Intel® C++ Compiler 16.0 User and Reference Guide
The Intel® C++ Class Libraries for SIMD Operations provide a convenient interface to access the underlying instructions for processors as specified in Processor Requirements for Use of Class Libraries. These processor-instruction extensions enable parallel processing using the single instruction-multiple data (SIMD) technique as illustrated in the following figure.
Performing four operations with a single instruction improves efficiency by a factor of four for that particular instruction.

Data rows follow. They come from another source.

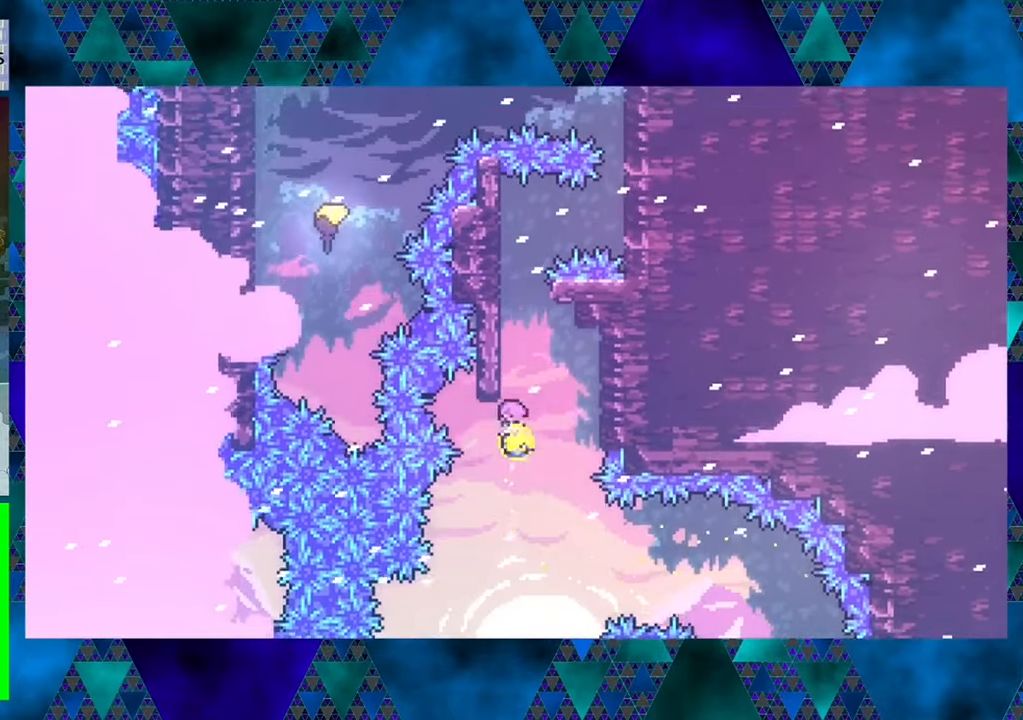
{"buttons": ["R1", "DPAD_UP", "DPAD_LEFT"], "left_stick": "center", "events": [[383, "DPAD_LEFT", "down"], [467, "R1", "down"]]}
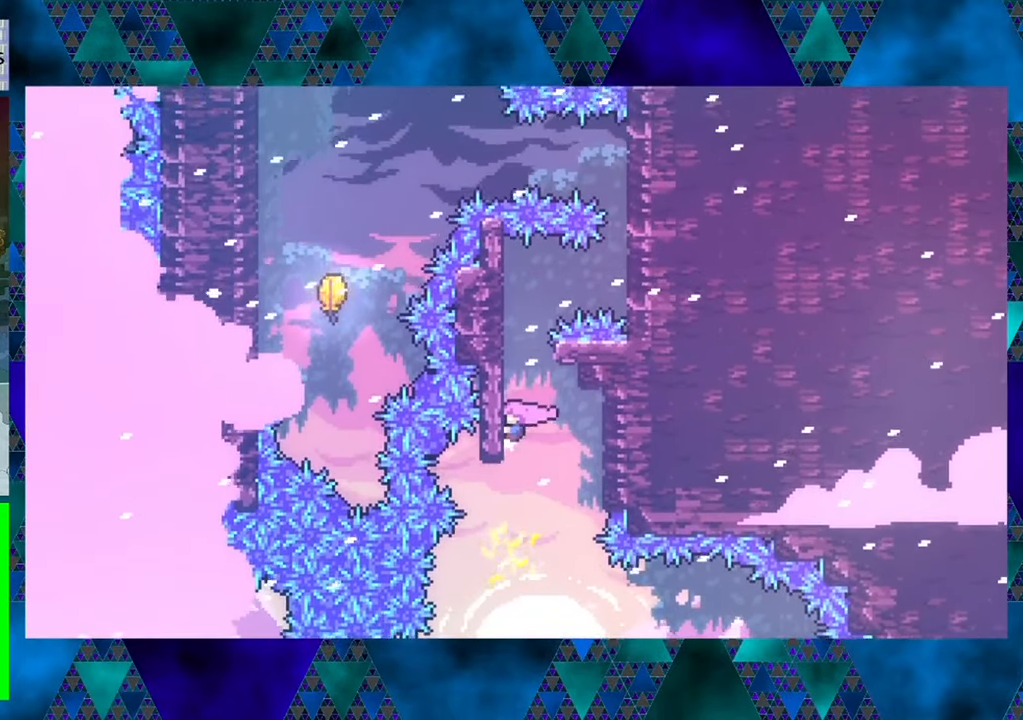
{"buttons": ["R1", "DPAD_UP"], "left_stick": "center", "events": [[100, "DPAD_LEFT", "up"]]}
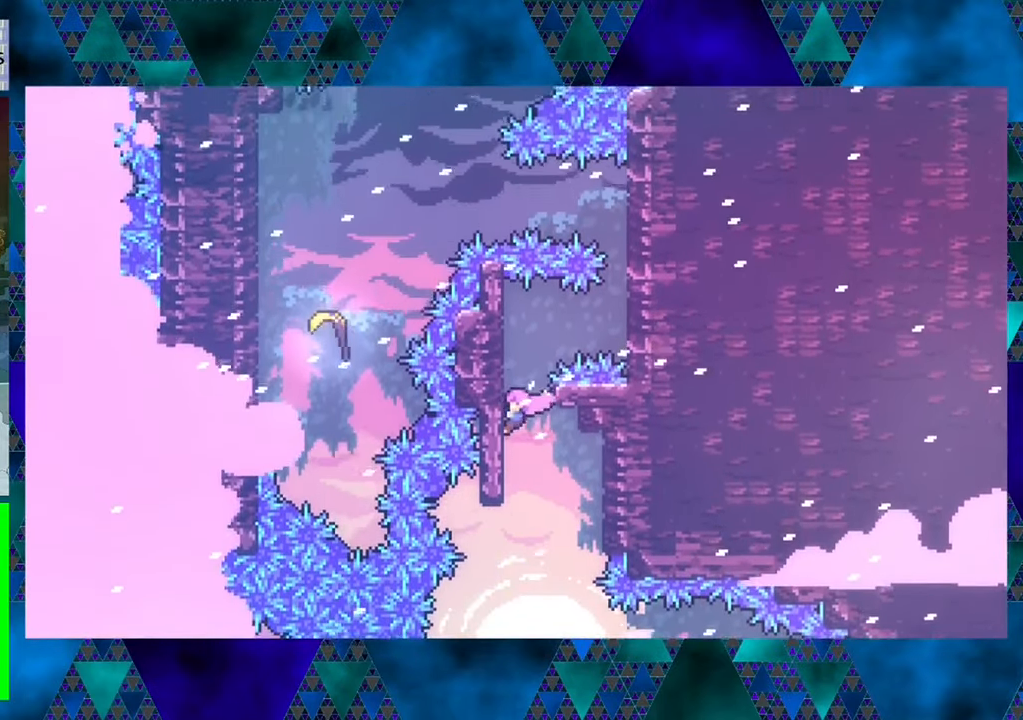
{"buttons": ["R1", "DPAD_UP"], "left_stick": "center", "events": []}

These new processor instructions can be implemented using assembly inlining, intrinsics, or the C++ SIMD classes. Compare the coding required to add four 32-bit floating-point values, using each of the available interfaces:
Assembly Inlining |
Intrinsics |
SIMD Class Libraries |
---|---|---|
... __m128 a,b,c; __asm{ movaps xmm0,b movaps xmm1,c addps xmm0,xmm1 movaps a, xmm0 } ... |
#include <xmmintrin.h> ... __m128 a,b,c; a = _mm_add_ps(b,c); ... |
#include <fvec.h> ... F32vec4 a,b,c; a = b +c; ... |
This table shows an addition of four single-precision floating-point values using assembly inlining, intrinsics, and the libraries. You can see how much easier it is to code with the Intel C++ SIMD Class Libraries. Besides using fewer keystrokes and fewer lines of code, the notation is like the standard notation in C++, making it much easier to implement over other methods.